Gather every line of the records that contains the string "Nunito", copying each one in full.

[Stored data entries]
········

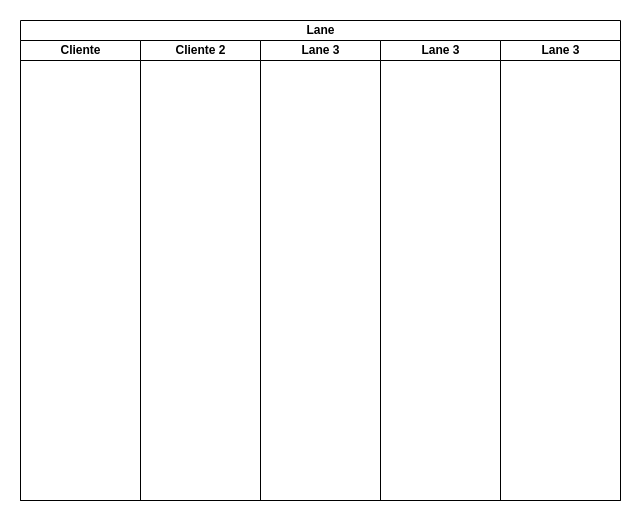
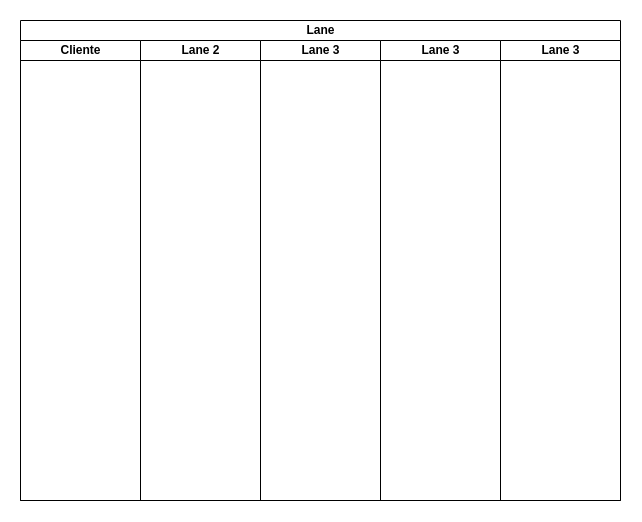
  <mxCell id="0" />
  <mxCell id="1" parent="0" />
  <mxCell id="2" value="Lane" style="swimlane;childLayout=stackLayout;resizeParent=1;resizeParentMax=0;startSize=20;html=1;" vertex="1" parent="1"><mxGeometry x="20" y="20" width="600" height="480" as="geometry" /></mxCell>
  <mxCell id="3" value="Cliente" style="swimlane;startSize=20;html=1;" vertex="1" parent="2"><mxGeometry y="20" width="120" height="460" as="geometry" /></mxCell>
- <mxCell id="4" value="Cliente 2" style="swimlane;startSize=20;html=1;" vertex="1" parent="2"><mxGeometry x="120" y="20" width="120" height="460" as="geometry" /></mxCell>
+ <mxCell id="4" value="Lane 2" style="swimlane;startSize=20;html=1;" vertex="1" parent="2"><mxGeometry x="120" y="20" width="120" height="460" as="geometry" /></mxCell>
  <mxCell id="5" value="Lane 3" style="swimlane;startSize=20;html=1;" vertex="1" parent="2"><mxGeometry x="240" y="20" width="120" height="460" as="geometry" /></mxCell>
  <mxCell id="6" value="Lane 3" style="swimlane;startSize=20;html=1;" vertex="1" parent="2"><mxGeometry x="360" y="20" width="120" height="460" as="geometry" /></mxCell>
  <mxCell id="7" value="Lane 3" style="swimlane;startSize=20;html=1;" vertex="1" parent="2"><mxGeometry x="480" y="20" width="120" height="460" as="geometry" /></mxCell>
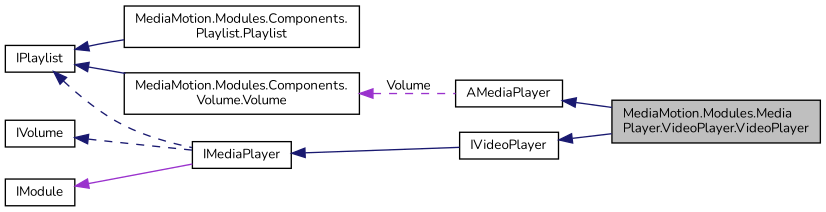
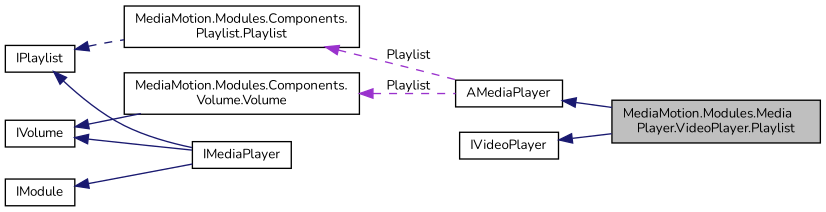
  digraph {
    fontname=Nunito
    rankdir=LR
    node [color=black fillcolor=white fontname=Nunito fontsize=10 shape=record style=filled]
    edge [color=midnightblue dir=back fontname=Nunito fontsize=10 labelfontname=Helvetica labelfontsize=10 style=solid]
-   n1 [fillcolor=grey75 fontcolor=black height=0.2 label="MediaMotion.Modules.Media\lPlayer.VideoPlayer.VideoPlayer" width=0.4]
+   n1 [fillcolor=grey75 fontcolor=black height=0.2 label="MediaMotion.Modules.Media\lPlayer.VideoPlayer.Playlist" width=0.4]
    n2 [height=0.2 label=AMediaPlayer width=0.4]
    n3 [height=0.2 label=IMediaPlayer width=0.4]
    n4 [height=0.2 label=IVideoPlayer width=0.4]
    n5 [height=0.2 label=IModule width=0.4]
    n6 [height=0.2 label=IPlaylist width=0.4]
    n7 [height=0.2 label="MediaMotion.Modules.Components.\lPlaylist.Playlist" width=0.4]
    n8 [height=0.2 label=IVolume width=0.4]
    n9 [height=0.2 label="MediaMotion.Modules.Components.\lVolume.Volume" width=0.4]
    n2 -> n1
-   n3 -> n4
    n4 -> n1
-   n5 -> n3 [color=darkorchid3]
-   n6 -> n3 [style=dashed]
-   n6 -> n7
-   n8 -> n3 [style=dashed]
-   n6 -> n9
-   n9 -> n2 [color=darkorchid3 label=" Volume" style=dashed]
+   n5 -> n3
+   n6 -> n3
+   n6 -> n7 [style=dashed]
+   n7 -> n2 [color=darkorchid3 label=" Playlist" style=dashed]
+   n8 -> n3
+   n8 -> n9
+   n9 -> n2 [color=darkorchid3 label=" Playlist" style=dashed]
  }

········

ANSWER TO THIS PROBLEM:
    fontname=Nunito
    node [color=black fillcolor=white fontname=Nunito fontsize=10 shape=record style=filled]
    edge [color=midnightblue dir=back fontname=Nunito fontsize=10 labelfontname=Helvetica labelfontsize=10 style=solid]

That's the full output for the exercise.